What is being asked » Each entry here needs to be given again exactly.

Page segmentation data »
^^^^^^^^^^^^^^^^
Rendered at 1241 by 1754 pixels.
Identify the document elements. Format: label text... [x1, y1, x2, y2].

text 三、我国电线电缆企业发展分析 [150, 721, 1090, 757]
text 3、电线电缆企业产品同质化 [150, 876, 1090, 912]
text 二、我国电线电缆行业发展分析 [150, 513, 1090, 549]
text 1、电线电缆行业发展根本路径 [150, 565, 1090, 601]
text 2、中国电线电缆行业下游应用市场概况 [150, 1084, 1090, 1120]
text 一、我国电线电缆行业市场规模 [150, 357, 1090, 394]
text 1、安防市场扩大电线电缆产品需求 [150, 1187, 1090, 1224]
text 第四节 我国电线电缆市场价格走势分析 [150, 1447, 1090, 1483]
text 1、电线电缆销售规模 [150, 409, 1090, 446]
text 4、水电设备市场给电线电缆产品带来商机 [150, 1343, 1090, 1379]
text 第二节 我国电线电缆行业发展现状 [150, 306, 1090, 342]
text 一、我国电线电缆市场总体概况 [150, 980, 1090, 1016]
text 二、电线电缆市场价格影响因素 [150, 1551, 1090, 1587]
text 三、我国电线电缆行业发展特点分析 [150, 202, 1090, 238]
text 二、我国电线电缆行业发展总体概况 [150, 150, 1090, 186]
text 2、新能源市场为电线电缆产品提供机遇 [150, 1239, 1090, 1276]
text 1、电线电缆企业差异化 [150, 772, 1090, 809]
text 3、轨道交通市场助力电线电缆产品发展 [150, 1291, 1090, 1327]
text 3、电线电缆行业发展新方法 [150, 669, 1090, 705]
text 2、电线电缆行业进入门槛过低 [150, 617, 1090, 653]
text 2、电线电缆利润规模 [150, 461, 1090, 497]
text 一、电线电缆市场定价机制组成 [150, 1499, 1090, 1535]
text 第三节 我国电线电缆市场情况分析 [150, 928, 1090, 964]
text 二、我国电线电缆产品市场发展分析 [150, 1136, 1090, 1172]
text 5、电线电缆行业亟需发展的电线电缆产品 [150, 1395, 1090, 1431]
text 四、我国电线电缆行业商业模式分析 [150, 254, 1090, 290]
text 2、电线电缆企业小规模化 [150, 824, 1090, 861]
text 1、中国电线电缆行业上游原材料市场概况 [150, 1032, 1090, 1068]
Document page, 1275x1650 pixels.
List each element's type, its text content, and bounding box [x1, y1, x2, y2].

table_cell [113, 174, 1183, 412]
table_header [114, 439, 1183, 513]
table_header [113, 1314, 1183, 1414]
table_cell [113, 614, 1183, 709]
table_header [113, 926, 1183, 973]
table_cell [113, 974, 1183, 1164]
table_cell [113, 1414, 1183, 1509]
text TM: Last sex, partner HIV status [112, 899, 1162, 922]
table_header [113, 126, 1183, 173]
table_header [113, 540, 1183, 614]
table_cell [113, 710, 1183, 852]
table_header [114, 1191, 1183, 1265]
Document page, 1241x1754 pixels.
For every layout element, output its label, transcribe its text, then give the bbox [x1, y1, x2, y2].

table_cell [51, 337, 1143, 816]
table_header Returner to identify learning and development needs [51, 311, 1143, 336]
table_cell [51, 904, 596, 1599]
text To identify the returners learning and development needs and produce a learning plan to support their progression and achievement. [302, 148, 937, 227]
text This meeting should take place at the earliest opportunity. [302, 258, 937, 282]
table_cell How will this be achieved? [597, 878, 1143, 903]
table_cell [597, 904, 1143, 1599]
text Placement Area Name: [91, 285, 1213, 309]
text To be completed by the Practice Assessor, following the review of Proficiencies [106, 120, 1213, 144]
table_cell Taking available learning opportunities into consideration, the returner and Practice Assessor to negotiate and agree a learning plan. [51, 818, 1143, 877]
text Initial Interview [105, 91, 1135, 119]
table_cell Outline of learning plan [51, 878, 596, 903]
^^^^^^^^^^^^^^^^
Solution for this exercise »
Rendered at 1241 by 1754 pixels.
Identify the document elements. Format: label text... [x1, y1, x2, y2].

text 三、我国电线电缆企业发展分析 [150, 721, 1090, 757]
text 3、电线电缆企业产品同质化 [150, 876, 1090, 912]
text 二、我国电线电缆行业发展分析 [150, 513, 1090, 549]
text 1、电线电缆行业发展根本路径 [150, 565, 1090, 601]
text 2、中国电线电缆行业下游应用市场概况 [150, 1084, 1090, 1120]
text 一、我国电线电缆行业市场规模 [150, 357, 1090, 394]
text 1、安防市场扩大电线电缆产品需求 [150, 1187, 1090, 1224]
text 第四节 我国电线电缆市场价格走势分析 [150, 1447, 1090, 1483]
text 1、电线电缆销售规模 [150, 409, 1090, 446]
text 4、水电设备市场给电线电缆产品带来商机 [150, 1343, 1090, 1379]
text 第二节 我国电线电缆行业发展现状 [150, 306, 1090, 342]
text 一、我国电线电缆市场总体概况 [150, 980, 1090, 1016]
text 二、电线电缆市场价格影响因素 [150, 1551, 1090, 1587]
text 三、我国电线电缆行业发展特点分析 [150, 202, 1090, 238]
text 二、我国电线电缆行业发展总体概况 [150, 150, 1090, 186]
text 2、新能源市场为电线电缆产品提供机遇 [150, 1239, 1090, 1276]
text 1、电线电缆企业差异化 [150, 772, 1090, 809]
text 3、轨道交通市场助力电线电缆产品发展 [150, 1291, 1090, 1327]
text 3、电线电缆行业发展新方法 [150, 669, 1090, 705]
text 2、电线电缆行业进入门槛过低 [150, 617, 1090, 653]
text 2、电线电缆利润规模 [150, 461, 1090, 497]
text 一、电线电缆市场定价机制组成 [150, 1499, 1090, 1535]
text 第三节 我国电线电缆市场情况分析 [150, 928, 1090, 964]
text 二、我国电线电缆产品市场发展分析 [150, 1136, 1090, 1172]
text 5、电线电缆行业亟需发展的电线电缆产品 [150, 1395, 1090, 1431]
text 四、我国电线电缆行业商业模式分析 [150, 254, 1090, 290]
text 2、电线电缆企业小规模化 [150, 824, 1090, 861]
text 1、中国电线电缆行业上游原材料市场概况 [150, 1032, 1090, 1068]
Document page, 1275x1650 pixels.
List each element's type, its text content, and bounding box [x1, y1, x2, y2].

table_cell [113, 174, 1183, 412]
table_header [114, 439, 1183, 513]
table_header [113, 1314, 1183, 1414]
table_cell [113, 614, 1183, 709]
table_header [113, 926, 1183, 973]
table_cell [113, 974, 1183, 1164]
table_cell [113, 1414, 1183, 1509]
text TM: Last sex, partner HIV status [112, 899, 1162, 922]
table_header [113, 126, 1183, 173]
table_header [113, 540, 1183, 614]
table_cell [113, 710, 1183, 852]
table_header [114, 1191, 1183, 1265]
Document page, 1241x1754 pixels.
For every layout element, output its label, transcribe its text, then give the bbox [x1, y1, x2, y2].

table_cell [51, 337, 1143, 816]
table_header Returner to identify learning and development needs [51, 311, 1143, 336]
table_cell [51, 904, 596, 1599]
text To identify the returners learning and development needs and produce a learning plan to support their progression and achievement. [302, 148, 937, 227]
text This meeting should take place at the earliest opportunity. [302, 258, 937, 282]
table_cell How will this be achieved? [597, 878, 1143, 903]
table_cell [597, 904, 1143, 1599]
text Placement Area Name: [91, 285, 1213, 309]
text To be completed by the Practice Assessor, following the review of Proficiencies [106, 120, 1213, 144]
table_cell Taking available learning opportunities into consideration, the returner and Practice Assessor to negotiate and agree a learning plan. [51, 818, 1143, 877]
text Initial Interview [105, 91, 1135, 119]
table_cell Outline of learning plan [51, 878, 596, 903]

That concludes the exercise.